In this paper we present a Cluster Aggregation Network (CAN) for face set recognition. This network takes a set of face images, which could be either face videos or clusters with a different number of face images as its input, and then it is able to produce a compact and fixed-dimensional
feature representation for the face set for the purpose of recognition. The whole network is made up of two modules, among which the first one is a face feature embedding module and the second one is the face feature aggregation module. The first module is a deep Convolutional Neural Network
(CNN) which maps each of the face images to a fixed-dimensional vector. The second module is also a CNN which is trained to be able to automatically assess the quality of input face images and thus assign various weights to the images’ corresponding feature vectors.
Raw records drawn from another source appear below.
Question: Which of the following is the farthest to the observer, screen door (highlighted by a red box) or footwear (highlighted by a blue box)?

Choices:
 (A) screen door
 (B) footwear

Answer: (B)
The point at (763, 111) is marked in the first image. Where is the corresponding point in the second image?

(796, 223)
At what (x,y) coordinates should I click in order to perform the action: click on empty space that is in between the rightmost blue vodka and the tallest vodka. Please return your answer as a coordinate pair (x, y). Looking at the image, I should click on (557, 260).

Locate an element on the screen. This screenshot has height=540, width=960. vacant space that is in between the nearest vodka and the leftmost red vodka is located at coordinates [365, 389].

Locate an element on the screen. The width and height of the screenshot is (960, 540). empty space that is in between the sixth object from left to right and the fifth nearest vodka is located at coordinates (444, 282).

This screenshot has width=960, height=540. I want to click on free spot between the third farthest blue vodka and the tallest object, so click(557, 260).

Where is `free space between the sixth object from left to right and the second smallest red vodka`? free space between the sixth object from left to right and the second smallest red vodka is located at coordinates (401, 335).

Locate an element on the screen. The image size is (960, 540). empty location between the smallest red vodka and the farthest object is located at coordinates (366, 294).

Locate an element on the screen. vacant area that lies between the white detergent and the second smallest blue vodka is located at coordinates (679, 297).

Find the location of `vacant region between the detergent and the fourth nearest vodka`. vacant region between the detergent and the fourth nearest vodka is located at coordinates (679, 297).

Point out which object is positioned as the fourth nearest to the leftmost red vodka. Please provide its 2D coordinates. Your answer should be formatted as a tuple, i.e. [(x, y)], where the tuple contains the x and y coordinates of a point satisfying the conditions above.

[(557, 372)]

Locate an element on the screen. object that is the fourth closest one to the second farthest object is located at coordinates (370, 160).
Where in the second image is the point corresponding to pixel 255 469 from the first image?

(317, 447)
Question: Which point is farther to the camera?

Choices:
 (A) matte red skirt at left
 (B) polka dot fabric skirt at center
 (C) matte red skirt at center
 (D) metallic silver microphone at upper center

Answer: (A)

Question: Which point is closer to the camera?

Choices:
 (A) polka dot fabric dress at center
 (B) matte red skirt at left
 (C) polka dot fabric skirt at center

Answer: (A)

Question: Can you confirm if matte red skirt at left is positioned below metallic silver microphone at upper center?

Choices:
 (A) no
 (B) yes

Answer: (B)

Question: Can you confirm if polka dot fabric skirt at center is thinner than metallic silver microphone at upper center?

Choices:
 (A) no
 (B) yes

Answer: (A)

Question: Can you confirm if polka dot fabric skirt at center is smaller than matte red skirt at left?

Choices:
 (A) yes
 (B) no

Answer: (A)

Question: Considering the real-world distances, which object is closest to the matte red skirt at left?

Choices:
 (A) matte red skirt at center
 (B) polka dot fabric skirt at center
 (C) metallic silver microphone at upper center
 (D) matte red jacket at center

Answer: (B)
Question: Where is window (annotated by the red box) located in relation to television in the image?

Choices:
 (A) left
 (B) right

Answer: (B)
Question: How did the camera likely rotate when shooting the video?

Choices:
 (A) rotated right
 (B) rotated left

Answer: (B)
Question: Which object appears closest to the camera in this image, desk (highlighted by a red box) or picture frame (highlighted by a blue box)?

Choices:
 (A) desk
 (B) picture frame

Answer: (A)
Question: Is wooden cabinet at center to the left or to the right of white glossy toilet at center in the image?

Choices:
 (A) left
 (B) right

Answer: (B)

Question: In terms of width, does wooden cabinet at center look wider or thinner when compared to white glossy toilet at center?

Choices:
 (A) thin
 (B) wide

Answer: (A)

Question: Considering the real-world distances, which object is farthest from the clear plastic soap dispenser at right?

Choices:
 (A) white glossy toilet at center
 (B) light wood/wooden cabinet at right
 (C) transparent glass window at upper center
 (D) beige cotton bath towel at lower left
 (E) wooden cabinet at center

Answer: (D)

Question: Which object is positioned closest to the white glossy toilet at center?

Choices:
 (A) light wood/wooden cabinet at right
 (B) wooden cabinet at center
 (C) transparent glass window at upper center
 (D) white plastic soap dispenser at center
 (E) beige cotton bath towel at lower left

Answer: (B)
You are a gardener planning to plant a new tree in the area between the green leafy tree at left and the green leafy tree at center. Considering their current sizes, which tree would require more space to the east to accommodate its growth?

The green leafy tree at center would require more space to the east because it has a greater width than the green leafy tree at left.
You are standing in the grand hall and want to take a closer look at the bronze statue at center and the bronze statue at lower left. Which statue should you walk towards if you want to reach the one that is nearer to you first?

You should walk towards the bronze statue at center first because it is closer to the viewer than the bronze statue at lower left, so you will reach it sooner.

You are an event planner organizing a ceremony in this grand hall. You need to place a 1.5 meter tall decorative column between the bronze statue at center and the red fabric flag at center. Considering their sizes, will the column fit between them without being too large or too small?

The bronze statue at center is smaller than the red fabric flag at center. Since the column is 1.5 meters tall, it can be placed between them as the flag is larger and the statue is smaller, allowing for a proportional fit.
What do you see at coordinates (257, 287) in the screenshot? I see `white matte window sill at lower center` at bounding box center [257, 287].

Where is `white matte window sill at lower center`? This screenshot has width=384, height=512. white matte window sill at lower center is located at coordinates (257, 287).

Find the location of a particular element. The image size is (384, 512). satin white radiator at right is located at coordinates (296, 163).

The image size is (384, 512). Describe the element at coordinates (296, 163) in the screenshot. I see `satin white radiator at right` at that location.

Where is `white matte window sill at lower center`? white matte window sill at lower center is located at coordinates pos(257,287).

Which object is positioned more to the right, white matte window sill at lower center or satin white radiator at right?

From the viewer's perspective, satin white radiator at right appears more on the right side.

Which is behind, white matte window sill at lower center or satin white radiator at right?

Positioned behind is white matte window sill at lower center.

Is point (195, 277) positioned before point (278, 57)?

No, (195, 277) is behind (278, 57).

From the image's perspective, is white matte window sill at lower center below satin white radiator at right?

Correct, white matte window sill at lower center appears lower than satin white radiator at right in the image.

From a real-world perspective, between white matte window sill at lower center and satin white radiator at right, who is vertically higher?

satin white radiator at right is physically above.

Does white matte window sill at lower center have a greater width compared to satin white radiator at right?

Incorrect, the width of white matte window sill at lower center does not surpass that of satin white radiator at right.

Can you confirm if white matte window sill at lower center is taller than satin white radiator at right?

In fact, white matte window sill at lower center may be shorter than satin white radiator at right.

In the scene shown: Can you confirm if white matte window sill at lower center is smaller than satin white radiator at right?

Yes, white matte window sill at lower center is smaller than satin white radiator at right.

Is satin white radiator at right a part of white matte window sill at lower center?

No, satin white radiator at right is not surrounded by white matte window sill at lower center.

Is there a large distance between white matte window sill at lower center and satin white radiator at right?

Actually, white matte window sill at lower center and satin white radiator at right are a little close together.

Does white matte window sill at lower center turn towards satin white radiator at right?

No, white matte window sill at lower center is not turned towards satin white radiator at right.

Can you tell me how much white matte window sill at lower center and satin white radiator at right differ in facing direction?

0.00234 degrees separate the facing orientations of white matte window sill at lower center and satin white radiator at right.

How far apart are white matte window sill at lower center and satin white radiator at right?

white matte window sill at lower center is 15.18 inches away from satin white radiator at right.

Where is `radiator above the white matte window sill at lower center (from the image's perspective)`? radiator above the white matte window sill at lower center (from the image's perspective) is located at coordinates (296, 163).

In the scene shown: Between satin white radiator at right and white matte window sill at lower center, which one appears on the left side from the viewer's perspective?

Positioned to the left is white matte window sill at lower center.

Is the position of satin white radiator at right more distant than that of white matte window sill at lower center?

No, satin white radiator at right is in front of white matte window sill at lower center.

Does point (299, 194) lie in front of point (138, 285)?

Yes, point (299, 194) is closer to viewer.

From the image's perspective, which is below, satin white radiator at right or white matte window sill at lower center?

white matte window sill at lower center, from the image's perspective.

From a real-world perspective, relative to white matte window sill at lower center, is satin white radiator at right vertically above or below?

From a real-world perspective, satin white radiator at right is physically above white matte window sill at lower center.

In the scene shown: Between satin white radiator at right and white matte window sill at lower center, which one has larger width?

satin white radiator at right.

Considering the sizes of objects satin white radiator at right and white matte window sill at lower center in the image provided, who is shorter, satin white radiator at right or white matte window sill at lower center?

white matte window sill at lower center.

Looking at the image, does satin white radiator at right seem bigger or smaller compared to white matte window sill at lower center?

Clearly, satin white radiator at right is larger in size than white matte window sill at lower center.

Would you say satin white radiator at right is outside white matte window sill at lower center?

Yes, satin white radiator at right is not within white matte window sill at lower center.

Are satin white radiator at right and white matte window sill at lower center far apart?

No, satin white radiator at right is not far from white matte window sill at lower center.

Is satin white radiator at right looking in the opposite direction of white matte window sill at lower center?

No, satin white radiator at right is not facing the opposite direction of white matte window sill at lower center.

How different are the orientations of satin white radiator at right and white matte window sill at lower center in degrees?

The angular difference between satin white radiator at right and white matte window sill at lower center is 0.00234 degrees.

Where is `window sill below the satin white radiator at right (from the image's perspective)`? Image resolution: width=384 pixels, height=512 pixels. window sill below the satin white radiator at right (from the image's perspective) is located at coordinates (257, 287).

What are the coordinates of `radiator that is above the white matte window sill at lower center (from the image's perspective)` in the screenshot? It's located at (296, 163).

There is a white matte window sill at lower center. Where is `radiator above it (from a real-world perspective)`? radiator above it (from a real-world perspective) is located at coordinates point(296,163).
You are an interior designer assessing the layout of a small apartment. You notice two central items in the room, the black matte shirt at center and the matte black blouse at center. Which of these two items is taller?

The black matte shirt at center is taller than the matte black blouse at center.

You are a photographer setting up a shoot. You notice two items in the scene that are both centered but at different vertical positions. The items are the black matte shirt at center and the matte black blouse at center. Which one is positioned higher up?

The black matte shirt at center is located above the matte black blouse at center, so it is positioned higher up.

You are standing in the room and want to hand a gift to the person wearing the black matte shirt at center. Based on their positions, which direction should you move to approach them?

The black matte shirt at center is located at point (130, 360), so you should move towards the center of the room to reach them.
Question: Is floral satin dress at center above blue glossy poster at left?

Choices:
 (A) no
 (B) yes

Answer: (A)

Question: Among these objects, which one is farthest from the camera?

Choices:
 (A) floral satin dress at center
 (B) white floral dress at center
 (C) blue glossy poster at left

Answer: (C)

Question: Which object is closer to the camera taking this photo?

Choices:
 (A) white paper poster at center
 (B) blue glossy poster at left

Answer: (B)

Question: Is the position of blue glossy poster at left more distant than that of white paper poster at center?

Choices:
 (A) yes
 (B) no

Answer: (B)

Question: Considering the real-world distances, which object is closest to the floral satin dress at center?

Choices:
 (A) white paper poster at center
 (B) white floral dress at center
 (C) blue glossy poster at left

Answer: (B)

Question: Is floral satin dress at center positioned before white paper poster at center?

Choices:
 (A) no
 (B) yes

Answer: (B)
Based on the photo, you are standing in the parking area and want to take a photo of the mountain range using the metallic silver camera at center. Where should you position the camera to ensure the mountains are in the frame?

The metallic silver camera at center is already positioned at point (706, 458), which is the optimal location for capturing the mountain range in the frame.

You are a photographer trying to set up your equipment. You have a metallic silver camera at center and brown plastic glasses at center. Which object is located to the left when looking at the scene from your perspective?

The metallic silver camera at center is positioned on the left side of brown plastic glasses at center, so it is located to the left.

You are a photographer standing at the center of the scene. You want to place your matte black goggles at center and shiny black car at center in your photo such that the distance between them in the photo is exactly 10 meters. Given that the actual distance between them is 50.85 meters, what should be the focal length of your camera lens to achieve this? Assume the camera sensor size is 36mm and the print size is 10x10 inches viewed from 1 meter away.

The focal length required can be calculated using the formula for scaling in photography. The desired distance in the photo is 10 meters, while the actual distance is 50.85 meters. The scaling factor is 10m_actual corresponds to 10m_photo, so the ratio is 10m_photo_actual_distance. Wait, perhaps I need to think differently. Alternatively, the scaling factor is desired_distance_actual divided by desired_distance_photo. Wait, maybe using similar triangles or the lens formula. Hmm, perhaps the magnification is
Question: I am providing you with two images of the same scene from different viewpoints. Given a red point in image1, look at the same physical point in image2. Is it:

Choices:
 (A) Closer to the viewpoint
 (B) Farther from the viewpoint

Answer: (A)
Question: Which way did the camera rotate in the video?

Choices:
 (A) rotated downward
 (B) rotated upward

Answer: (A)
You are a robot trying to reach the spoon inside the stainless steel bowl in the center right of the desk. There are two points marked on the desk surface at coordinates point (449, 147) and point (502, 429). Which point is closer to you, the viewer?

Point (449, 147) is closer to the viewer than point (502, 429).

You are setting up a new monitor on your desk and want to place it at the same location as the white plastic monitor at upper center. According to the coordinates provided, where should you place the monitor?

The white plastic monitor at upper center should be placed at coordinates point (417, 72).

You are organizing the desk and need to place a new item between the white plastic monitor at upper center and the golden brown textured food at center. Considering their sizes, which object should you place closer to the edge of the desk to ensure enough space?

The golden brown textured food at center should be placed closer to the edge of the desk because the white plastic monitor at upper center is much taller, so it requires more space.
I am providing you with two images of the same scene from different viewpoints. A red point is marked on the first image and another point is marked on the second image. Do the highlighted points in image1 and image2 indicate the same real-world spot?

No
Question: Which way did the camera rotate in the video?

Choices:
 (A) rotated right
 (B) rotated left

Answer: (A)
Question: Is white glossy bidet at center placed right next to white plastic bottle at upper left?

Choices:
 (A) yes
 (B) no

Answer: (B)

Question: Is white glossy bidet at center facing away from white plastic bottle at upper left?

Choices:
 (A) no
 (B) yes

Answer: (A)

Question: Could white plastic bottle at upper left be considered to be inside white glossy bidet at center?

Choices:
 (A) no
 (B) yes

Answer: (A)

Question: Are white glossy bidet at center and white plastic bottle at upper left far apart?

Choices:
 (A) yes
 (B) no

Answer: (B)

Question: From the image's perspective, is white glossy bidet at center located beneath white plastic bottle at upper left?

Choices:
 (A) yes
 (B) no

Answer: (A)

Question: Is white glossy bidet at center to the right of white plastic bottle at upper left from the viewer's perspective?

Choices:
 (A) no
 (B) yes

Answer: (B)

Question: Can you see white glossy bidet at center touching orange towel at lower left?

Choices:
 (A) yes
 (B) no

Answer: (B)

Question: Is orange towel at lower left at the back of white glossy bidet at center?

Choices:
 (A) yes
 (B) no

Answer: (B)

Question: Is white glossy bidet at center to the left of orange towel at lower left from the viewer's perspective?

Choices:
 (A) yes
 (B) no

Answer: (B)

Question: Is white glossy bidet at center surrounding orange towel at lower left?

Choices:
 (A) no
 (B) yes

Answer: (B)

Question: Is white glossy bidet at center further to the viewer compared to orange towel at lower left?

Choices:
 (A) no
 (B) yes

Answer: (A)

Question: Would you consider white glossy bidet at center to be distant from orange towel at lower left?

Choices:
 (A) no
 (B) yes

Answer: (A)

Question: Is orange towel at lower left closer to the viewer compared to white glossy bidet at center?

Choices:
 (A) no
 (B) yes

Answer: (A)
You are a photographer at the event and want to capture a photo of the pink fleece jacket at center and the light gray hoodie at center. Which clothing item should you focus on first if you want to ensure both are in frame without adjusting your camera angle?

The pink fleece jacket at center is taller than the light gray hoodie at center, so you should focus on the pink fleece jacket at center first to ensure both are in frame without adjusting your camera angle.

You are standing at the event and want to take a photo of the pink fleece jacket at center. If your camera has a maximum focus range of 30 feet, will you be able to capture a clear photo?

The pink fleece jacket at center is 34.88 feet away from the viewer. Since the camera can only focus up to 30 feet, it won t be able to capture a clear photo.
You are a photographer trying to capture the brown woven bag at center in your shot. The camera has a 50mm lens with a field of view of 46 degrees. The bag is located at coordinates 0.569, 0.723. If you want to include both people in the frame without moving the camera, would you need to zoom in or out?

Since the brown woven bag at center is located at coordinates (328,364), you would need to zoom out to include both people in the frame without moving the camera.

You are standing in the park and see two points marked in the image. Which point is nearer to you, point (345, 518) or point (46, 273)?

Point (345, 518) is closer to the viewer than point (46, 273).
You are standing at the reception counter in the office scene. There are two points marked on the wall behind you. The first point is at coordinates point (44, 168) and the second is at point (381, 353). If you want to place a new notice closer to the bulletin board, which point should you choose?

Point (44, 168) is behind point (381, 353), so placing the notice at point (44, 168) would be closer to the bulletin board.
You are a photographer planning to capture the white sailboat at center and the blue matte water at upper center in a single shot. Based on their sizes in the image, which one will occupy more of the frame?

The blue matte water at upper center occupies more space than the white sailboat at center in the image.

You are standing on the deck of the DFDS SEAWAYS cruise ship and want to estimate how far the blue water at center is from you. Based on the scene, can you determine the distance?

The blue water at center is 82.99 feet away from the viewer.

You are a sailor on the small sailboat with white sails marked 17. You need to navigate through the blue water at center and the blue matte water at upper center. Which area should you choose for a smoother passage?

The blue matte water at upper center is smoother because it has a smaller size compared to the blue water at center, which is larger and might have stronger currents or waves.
Then the one aggregated
feature vector representing the input set is formed inside the convex hull formed by the input single face image features. Due to the mechanism that quality assessment is invariant to the order of one image in a set and the number of images in the set, the aggregation is invariant to these
factors. Our CAN is trained with standard classification loss without any other supervision information and we found that our network is automatically attracted to high quality face images, while repelling low quality images, such as blurred, blocked, and non-frontal face images. We trained
our networks with CASIA and YouTube Face datasets and the experiments on IJB-C video face recognition benchmark show that our method outperforms the current state-of-the-art feature aggregation methods and our challenging baseline aggregation method.